── Text under study ──
UIScrollView position in reusable cell affecting UIScrollView position in other cell

I'm building an iOS app with Swift where a user can scroll through a feed of images up and down (like instagram) and can also scroll left or right on the cell to see more images. Refer to this album(not able to upload images yet) and see F1 for how the UI is laid out.
My problem is when I scroll over to image 1C, the 3rd cell is also scrolling over to 3C. So when I scroll down to the third cell, it's already at 3C. See F2.
Additionally, if I scroll on the 3rd cell to 3B, it also repositions the first cell to 1B. See F3.
I'd like some help in understanding what's going on...
I've created a custom class for the cell with a function to load the images.
(Where I also initialize the imageView frames, scrollView frame and content size, and other properties which I'm not including in the code below.)
class CustomCell: UITableViewCell {
var imageView1: UIImageView = UIImageView()
var imageView2: UIImageView = UIImageView()
var imageView3: UIImageView = UIImageView()
func loadImages(#image1: String, image2: String, image3: String){
imageView1.image = UIImage(named: image1)
imageView2.image = UIImage(named: image2)
imageView3.image = UIImage(named: image3)
}}
and in my View Controller - cellForRowAtIndexPath
func tableView(tableView: UITableView, cellForRowAtIndexPath indexPath: NSIndexPath) -> UITableViewCell {
var cell:CustomCell = self.tableView.dequeueReusableCellWithIdentifier("CustomCell") as CustomCell
var (firstImage, secondImage, thirdImage) = images[indexPath.row]
cell.loadImages(image1: firstImage, image2: secondImage, image3: thirdImage)
return cell
}
FYI: This appears to only be happening when the view is the root view controller. It works fine when the view has been presented. ???
Thanks!
The UITableView dequeues reusable cells. That means that your horizontal scrollview in your cell will have the same content offset as the cell he dequeued. So if you scroll to let's say contentOffset.x = 100.0 in cell 1 and than scroll down in your tableview, it might happen that one of the following cells will have its scrollview subview with the same contentOffset.
Just set contentOffset.y = 0 in your cellForRowAtIndexPath.
Or better: Save the cell's selected imageIndex and set an appropriate contentOffset.
Reuseable means exactly that: to speed things up the cells gets reused. But as you are changing view properties these are present when the cell is populated with new values. Set the values back on population in cellF orRiwAtIndexPath or – cleaner IMHO – in cellWillDisplay.
───
── Entries shown ──
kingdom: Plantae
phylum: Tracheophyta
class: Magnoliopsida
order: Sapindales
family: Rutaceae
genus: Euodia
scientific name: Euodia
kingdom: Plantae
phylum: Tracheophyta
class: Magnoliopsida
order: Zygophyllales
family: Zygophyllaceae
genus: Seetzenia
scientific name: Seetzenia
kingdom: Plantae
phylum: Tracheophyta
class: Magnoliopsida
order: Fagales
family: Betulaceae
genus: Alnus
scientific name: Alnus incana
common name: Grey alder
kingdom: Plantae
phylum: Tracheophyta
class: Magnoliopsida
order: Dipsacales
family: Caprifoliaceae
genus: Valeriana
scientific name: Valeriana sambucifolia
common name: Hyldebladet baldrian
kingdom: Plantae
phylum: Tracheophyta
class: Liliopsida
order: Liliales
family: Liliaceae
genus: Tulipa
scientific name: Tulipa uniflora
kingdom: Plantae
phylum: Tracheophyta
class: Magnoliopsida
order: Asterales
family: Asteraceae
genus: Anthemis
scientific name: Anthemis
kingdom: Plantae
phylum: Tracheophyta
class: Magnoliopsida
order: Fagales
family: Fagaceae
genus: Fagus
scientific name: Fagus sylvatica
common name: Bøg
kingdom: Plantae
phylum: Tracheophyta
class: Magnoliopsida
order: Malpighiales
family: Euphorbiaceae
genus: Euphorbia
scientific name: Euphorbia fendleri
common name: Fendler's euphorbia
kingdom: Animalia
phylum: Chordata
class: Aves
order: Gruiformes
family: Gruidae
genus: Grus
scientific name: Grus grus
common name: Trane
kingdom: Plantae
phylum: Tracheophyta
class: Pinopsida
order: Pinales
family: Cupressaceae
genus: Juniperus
───
## Task goal
Do these statements agree with the text on scroll positions in reusable cells? Answer yes or no for each, and quote the words of the text that decide it.
(a) The problem seems to occur only when the view is the root view controller.
(b) Scrolling the third cell to 3B moves the first cell to 1C.
(c) The text calls cellWillDisplay a cleaner place to reset the values.

## Solution
(a) Yes: "This appears to only be happening when the view is the root view controller."
(b) No: "if I scroll on the 3rd cell to 3B, it also repositions the first cell to 1B."
(c) Yes: "or – cleaner IMHO – in cellWillDisplay."